Muito se tem dito e escrito a propósito do famoso acórdão relatado pelo Desembargador Neto de Moura. Sendo o acórdão insuscetível, nos termos da lei, de recurso para o Supremo Tribunal de Justiça, várias vozes salientaram que o mesmo não seria impugnável perante o Tribunal Constitucional (TC). Os Portugueses foram assim confrontados – à bruta – com uma das características do seu sistema de fiscalização da constitucionalidade. Não há recurso para o TC português quando em causa esteja (apenas) a eventual inconstitucionalidade de uma decisão judicial. Este é ponto assente e claríssimo. O TC constitui, entre nós, um juiz do legislador (isto é, um juiz das leis, que aprecia a constitucionalidade da legislação aplicada pelos tribunais) e não um juiz dos restantes juízes.

• MATERIAL FORNECIDO:
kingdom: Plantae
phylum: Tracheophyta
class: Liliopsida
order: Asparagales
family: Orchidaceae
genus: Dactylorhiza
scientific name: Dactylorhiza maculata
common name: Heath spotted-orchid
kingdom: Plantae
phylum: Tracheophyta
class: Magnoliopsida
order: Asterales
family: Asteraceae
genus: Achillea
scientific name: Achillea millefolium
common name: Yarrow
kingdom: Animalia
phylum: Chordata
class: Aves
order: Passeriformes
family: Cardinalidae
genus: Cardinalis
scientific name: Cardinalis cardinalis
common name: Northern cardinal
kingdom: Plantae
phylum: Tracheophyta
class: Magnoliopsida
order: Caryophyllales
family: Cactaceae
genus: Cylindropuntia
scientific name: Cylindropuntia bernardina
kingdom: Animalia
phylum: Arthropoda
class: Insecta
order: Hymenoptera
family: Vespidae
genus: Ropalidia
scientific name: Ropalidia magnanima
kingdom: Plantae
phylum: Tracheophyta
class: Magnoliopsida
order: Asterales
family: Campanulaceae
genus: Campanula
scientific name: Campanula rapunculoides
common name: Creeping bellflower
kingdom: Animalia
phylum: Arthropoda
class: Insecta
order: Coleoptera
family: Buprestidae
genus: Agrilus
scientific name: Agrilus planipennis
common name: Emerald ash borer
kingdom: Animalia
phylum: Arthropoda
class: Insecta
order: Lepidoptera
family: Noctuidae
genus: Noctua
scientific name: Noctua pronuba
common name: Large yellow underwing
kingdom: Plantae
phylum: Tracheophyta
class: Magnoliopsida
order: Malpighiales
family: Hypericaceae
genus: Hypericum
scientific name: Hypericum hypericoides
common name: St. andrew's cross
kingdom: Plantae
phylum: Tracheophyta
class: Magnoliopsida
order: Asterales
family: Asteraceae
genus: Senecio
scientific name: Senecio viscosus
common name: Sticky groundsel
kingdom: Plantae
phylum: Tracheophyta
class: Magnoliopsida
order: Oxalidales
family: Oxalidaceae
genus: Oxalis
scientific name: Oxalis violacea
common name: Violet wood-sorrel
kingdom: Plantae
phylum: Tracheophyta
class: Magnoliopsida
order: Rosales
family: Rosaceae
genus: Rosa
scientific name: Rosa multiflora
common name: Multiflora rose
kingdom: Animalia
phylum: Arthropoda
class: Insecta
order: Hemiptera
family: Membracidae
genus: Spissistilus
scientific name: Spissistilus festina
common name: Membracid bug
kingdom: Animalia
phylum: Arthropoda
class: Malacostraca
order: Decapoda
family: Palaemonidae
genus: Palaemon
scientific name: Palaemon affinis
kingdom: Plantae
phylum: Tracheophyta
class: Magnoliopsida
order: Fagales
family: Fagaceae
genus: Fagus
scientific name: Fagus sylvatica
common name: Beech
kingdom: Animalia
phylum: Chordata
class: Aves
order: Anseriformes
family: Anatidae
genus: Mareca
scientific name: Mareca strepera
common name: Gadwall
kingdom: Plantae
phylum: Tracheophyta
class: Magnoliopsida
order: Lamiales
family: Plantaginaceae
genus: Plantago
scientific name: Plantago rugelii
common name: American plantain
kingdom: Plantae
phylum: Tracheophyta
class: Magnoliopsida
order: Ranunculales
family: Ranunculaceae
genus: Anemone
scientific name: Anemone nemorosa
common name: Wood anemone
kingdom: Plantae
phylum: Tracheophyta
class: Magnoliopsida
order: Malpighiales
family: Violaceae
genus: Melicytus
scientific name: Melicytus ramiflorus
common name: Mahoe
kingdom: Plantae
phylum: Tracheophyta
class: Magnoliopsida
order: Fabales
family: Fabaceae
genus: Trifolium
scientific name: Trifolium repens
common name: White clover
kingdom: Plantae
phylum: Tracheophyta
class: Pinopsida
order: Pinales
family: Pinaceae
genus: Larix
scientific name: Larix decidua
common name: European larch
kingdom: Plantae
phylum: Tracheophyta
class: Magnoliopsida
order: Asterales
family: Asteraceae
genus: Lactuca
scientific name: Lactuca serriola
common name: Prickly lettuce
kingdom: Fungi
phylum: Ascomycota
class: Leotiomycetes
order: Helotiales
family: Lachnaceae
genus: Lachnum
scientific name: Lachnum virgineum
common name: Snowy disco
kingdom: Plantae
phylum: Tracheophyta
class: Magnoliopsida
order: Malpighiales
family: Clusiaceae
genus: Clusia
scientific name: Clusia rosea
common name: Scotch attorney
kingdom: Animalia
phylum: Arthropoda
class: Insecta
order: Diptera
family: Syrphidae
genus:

• TAREFA A FAZER:
Reproduz o trecho do excerto que começa nas palavras "Muito se tem" e termina depois de "dos restantes juízes.", alterando "acórdão" para "aresto".

• PROBLEMA RESOLVIDO:
Muito se tem dito e escrito a propósito do famoso aresto relatado pelo Desembargador Neto de Moura. Sendo o aresto insuscetível, nos termos da lei, de recurso para o Supremo Tribunal de Justiça, várias vozes salientaram que o mesmo não seria impugnável perante o Tribunal Constitucional (TC). Os Portugueses foram assim confrontados – à bruta – com uma das características do seu sistema de fiscalização da constitucionalidade. Não há recurso para o TC português quando em causa esteja (apenas) a eventual inconstitucionalidade de uma decisão judicial. Este é ponto assente e claríssimo. O TC constitui, entre nós, um juiz do legislador (isto é, um juiz das leis, que aprecia a constitucionalidade da legislação aplicada pelos tribunais) e não um juiz dos restantes juízes.